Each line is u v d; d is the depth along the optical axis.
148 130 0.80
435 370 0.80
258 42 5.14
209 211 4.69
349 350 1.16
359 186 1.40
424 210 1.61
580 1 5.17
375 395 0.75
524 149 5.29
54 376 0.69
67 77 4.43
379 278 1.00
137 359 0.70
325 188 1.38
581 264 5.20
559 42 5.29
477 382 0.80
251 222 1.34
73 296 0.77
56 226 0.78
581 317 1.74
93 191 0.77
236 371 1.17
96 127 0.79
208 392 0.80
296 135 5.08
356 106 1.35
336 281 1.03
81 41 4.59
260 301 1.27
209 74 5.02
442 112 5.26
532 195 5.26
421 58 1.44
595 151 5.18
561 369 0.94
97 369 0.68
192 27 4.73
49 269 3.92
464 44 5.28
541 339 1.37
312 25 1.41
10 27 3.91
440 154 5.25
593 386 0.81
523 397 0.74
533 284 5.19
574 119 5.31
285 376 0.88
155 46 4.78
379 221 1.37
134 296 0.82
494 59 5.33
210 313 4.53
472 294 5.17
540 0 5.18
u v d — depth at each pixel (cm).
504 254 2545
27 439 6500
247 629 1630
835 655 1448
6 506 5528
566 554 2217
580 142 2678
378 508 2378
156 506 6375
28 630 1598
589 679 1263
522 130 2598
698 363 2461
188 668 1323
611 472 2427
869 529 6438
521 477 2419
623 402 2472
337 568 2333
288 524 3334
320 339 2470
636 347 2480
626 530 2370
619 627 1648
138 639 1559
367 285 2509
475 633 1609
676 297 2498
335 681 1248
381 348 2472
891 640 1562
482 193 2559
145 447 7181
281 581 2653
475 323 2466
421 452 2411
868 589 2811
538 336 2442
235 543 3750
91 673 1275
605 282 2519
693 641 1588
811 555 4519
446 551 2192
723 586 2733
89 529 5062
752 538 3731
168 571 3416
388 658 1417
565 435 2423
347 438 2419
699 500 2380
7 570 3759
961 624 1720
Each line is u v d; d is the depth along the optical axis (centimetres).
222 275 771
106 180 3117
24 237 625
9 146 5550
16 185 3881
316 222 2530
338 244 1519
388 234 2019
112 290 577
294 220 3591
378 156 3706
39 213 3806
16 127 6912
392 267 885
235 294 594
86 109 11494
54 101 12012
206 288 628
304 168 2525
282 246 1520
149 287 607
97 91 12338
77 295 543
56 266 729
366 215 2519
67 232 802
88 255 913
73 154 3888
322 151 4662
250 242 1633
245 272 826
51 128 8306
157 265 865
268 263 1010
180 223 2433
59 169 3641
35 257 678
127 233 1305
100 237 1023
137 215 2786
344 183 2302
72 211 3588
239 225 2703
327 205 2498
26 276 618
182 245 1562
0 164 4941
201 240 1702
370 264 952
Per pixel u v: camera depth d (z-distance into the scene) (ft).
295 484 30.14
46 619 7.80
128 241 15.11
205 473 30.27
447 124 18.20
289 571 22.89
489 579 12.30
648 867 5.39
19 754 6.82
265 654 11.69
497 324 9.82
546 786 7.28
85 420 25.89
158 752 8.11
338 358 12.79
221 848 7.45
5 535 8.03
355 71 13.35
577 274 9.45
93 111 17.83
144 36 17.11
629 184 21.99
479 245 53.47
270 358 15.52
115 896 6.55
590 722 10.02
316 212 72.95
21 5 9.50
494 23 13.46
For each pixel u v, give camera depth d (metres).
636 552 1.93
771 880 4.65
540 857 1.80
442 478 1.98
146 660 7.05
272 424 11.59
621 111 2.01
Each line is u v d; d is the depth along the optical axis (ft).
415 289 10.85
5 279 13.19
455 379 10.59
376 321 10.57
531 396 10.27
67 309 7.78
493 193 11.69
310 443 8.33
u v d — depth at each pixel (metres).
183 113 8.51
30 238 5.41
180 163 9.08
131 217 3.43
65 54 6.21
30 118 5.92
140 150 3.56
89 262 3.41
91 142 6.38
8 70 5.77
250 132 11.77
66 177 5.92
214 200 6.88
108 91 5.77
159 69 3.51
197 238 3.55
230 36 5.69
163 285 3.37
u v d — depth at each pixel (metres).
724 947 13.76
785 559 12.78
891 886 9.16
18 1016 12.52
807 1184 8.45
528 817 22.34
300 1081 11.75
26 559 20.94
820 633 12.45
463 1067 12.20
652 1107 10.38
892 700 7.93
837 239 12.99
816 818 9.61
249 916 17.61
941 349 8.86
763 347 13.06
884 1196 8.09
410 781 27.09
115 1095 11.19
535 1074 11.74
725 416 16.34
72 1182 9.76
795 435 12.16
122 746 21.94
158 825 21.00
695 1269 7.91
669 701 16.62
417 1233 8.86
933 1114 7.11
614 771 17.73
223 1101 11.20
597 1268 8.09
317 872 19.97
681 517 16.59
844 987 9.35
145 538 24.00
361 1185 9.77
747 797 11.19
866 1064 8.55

§ Exercise objective:
Would you repeat each line above exactly as it stands?

§ Response to this task:
Each line is u v d; d is the depth along the optical axis.
148 130 0.80
435 370 0.80
258 42 5.14
209 211 4.69
349 350 1.16
359 186 1.40
424 210 1.61
580 1 5.17
375 395 0.75
524 149 5.29
54 376 0.69
67 77 4.43
379 278 1.00
137 359 0.70
325 188 1.38
581 264 5.20
559 42 5.29
477 382 0.80
251 222 1.34
73 296 0.77
56 226 0.78
581 317 1.74
93 191 0.77
236 371 1.17
96 127 0.79
208 392 0.80
296 135 5.08
356 106 1.35
336 281 1.03
81 41 4.59
260 301 1.27
209 74 5.02
442 112 5.26
532 195 5.26
421 58 1.44
595 151 5.18
561 369 0.94
97 369 0.68
192 27 4.73
49 269 3.92
464 44 5.28
541 339 1.37
312 25 1.41
10 27 3.91
440 154 5.25
593 386 0.81
523 397 0.74
533 284 5.19
574 119 5.31
285 376 0.88
155 46 4.78
379 221 1.37
134 296 0.82
494 59 5.33
210 313 4.53
472 294 5.17
540 0 5.18
u v d — depth at each pixel (cm).
504 254 2545
27 439 6500
247 629 1630
835 655 1448
6 506 5528
566 554 2217
580 142 2678
378 508 2378
156 506 6375
28 630 1598
589 679 1263
522 130 2598
698 363 2461
188 668 1323
611 472 2427
869 529 6438
521 477 2419
623 402 2472
337 568 2333
288 524 3334
320 339 2470
636 347 2480
626 530 2370
619 627 1648
138 639 1559
367 285 2509
475 633 1609
676 297 2498
335 681 1248
381 348 2472
891 640 1562
482 193 2559
145 447 7181
281 581 2653
475 323 2466
421 452 2411
868 589 2811
538 336 2442
235 543 3750
91 673 1275
605 282 2519
693 641 1588
811 555 4519
446 551 2192
723 586 2733
89 529 5062
752 538 3731
168 571 3416
388 658 1417
565 435 2423
347 438 2419
699 500 2380
7 570 3759
961 624 1720
Each line is u v d; d is the depth along the optical axis (centimetres).
222 275 771
106 180 3117
24 237 625
9 146 5550
16 185 3881
316 222 2530
338 244 1519
388 234 2019
112 290 577
294 220 3591
378 156 3706
39 213 3806
16 127 6912
392 267 885
235 294 594
86 109 11494
54 101 12012
206 288 628
304 168 2525
282 246 1520
149 287 607
97 91 12338
77 295 543
56 266 729
366 215 2519
67 232 802
88 255 913
73 154 3888
322 151 4662
250 242 1633
245 272 826
51 128 8306
157 265 865
268 263 1010
180 223 2433
59 169 3641
35 257 678
127 233 1305
100 237 1023
137 215 2786
344 183 2302
72 211 3588
239 225 2703
327 205 2498
26 276 618
182 245 1562
0 164 4941
201 240 1702
370 264 952
Per pixel u v: camera depth d (z-distance into the scene) (ft).
295 484 30.14
46 619 7.80
128 241 15.11
205 473 30.27
447 124 18.20
289 571 22.89
489 579 12.30
648 867 5.39
19 754 6.82
265 654 11.69
497 324 9.82
546 786 7.28
85 420 25.89
158 752 8.11
338 358 12.79
221 848 7.45
5 535 8.03
355 71 13.35
577 274 9.45
93 111 17.83
144 36 17.11
629 184 21.99
479 245 53.47
270 358 15.52
115 896 6.55
590 722 10.02
316 212 72.95
21 5 9.50
494 23 13.46
For each pixel u v, give camera depth d (metres).
636 552 1.93
771 880 4.65
540 857 1.80
442 478 1.98
146 660 7.05
272 424 11.59
621 111 2.01
Each line is u v d; d is the depth along the optical axis (ft).
415 289 10.85
5 279 13.19
455 379 10.59
376 321 10.57
531 396 10.27
67 309 7.78
493 193 11.69
310 443 8.33
u v d — depth at each pixel (metres).
183 113 8.51
30 238 5.41
180 163 9.08
131 217 3.43
65 54 6.21
30 118 5.92
140 150 3.56
89 262 3.41
91 142 6.38
8 70 5.77
250 132 11.77
66 177 5.92
214 200 6.88
108 91 5.77
159 69 3.51
197 238 3.55
230 36 5.69
163 285 3.37
u v d — depth at each pixel (metres).
724 947 13.76
785 559 12.78
891 886 9.16
18 1016 12.52
807 1184 8.45
528 817 22.34
300 1081 11.75
26 559 20.94
820 633 12.45
463 1067 12.20
652 1107 10.38
892 700 7.93
837 239 12.99
816 818 9.61
249 916 17.61
941 349 8.86
763 347 13.06
884 1196 8.09
410 781 27.09
115 1095 11.19
535 1074 11.74
725 416 16.34
72 1182 9.76
795 435 12.16
122 746 21.94
158 825 21.00
695 1269 7.91
669 701 16.62
417 1233 8.86
933 1114 7.11
614 771 17.73
223 1101 11.20
597 1268 8.09
317 872 19.97
681 517 16.59
844 987 9.35
145 538 24.00
361 1185 9.77
747 797 11.19
866 1064 8.55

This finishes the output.